Cet idéaltype met en évidence que les stratégies d’adaptation peuvent être mobilisées dans le but de réaliser un projet qui permet aux participant.es de rehausser leur image personnelle et ainsi de combattre les effets du manque de pouvoir. La réalisation du projet est un droit accordé en raison des sacrifices endurés. Cet usage des stratégies d’adaptation permet aux participant.e.s d’exercer un contrôle symbolique sur leur vie économique et ainsi de mettre à distance l’image du « faux pauvre ».

Les quatre idéaltypes présentés sont des logiques d’action qui permettent de mettre à distance l’image du « faux pauvre ». En recourant à l’une ou l’autre de ces logiques, les participant.e.s s’approprient et interprètent la norme de la responsabilité économique. Ce faisant, ils s’autorisent à adopter des comportements qui ne visent pas uniquement à satisfaire les besoins physiologiques et ils échappent ainsi au diktat de la nécessité.

Discussion

Cette recherche a permis de rendre compte de l’expérience de déshumanisation qu’est la pauvreté. Il ressort de l’analyse du corpus d’entrevues que le diktat de la nécessité s’exprime sous la forme d’impératifs économiques et normatifs. La construction idéaltypique présente quatre logiques d’action qui permettent de mieux comprendre les choix des personnes en situation d’insécurité alimentaire. Toutefois, il serait hasardeux de généraliser les résultats de cette enquête au-delà de l’échantillon étudié en raison des limites méthodologiques de cette recherche.

La première limite est attribuable au mode d’échantillonnage et à la taille de l’échantillon. N'ayant recruté que seize personnes de manière non probabiliste, certains profils d’individus sont peu ou pas représentés. Pour cette raison, il a été impossible de déterminer si les logiques d’action sont influencées par les caractéristiques socioéconomiques et culturelles des participant.e.s.

La seconde limite touche la stratégie employée pour le recrutement qui s’est fait exclusivement au sein d’organismes d’aide alimentaire. Pour cette raison, il a été impossible d’étudier la manière dont les personnes qui n’y ont pas recours utilisent les stratégies d’adaptation.

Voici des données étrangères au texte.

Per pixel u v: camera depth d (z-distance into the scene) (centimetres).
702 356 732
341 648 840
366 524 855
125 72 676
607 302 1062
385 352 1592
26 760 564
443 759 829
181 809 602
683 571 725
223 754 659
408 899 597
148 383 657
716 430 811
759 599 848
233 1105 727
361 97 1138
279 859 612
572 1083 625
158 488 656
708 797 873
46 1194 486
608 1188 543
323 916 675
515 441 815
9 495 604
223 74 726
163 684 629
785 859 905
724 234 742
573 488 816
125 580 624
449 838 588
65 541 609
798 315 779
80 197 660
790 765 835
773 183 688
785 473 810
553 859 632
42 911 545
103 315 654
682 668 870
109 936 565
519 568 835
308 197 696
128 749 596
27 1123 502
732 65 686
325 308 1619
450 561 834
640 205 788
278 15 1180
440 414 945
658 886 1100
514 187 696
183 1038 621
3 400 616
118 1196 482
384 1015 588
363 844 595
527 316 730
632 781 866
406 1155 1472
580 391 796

La troisième limite concerne les critères de participation à l’étude. Afin que les personnes recrutées soient familières avec l’aide alimentaire, elles devaient y avoir eu recours au moins trois fois. Or, le sentiment de honte tend à s’atténuer lorsque l’assistance se prolonge (Sabourin, Hurtubise et Lacourse, 2000), ce qui explique sa quasi-absence lors des entrevues.

En raison des limites rencontrées, il serait souhaitable de mener d’autres recherches pour identifier les caractéristiques socioéconomiques susceptibles d’expliquer les préférences des participant.es pour une logique plutôt qu’une autre. Une telle recherche permettrait d’accroître les connaissances et d’amener des pistes de réflexion pour l’intervention auprès des personnes en situation d’insécurité alimentaire.

Conclusion

Cette étude a révélé que les gens doivent composer avec des contraintes économiques et normatives sur lesquelles ils n’ont aucun contrôle. Toutefois, leurs actions ne sont pas exclusivement régies par elles. En effet, la construction idéaltypique a mis en évidence que les personnes en situation d’insécurité alimentaire orientent leurs actions de manière à résister aux injonctions du diktat de la nécessité. Par conséquent, la pauvreté ne doit pas être considérée comme un état de besoin constant débouchant sur une déshumanisation, mais comme un état de négociation dans lequel les agents doivent déterminer ce qui est nécessaire et les moyens légitimes pour y arriver. Ce constat empirique a une incidence théorique, car pour pleinement rendre compte de ces phénomènes, il faut les étudier de manière multiparadigmatique, c’est-à-dire en combinant les approches holistes et individualistes.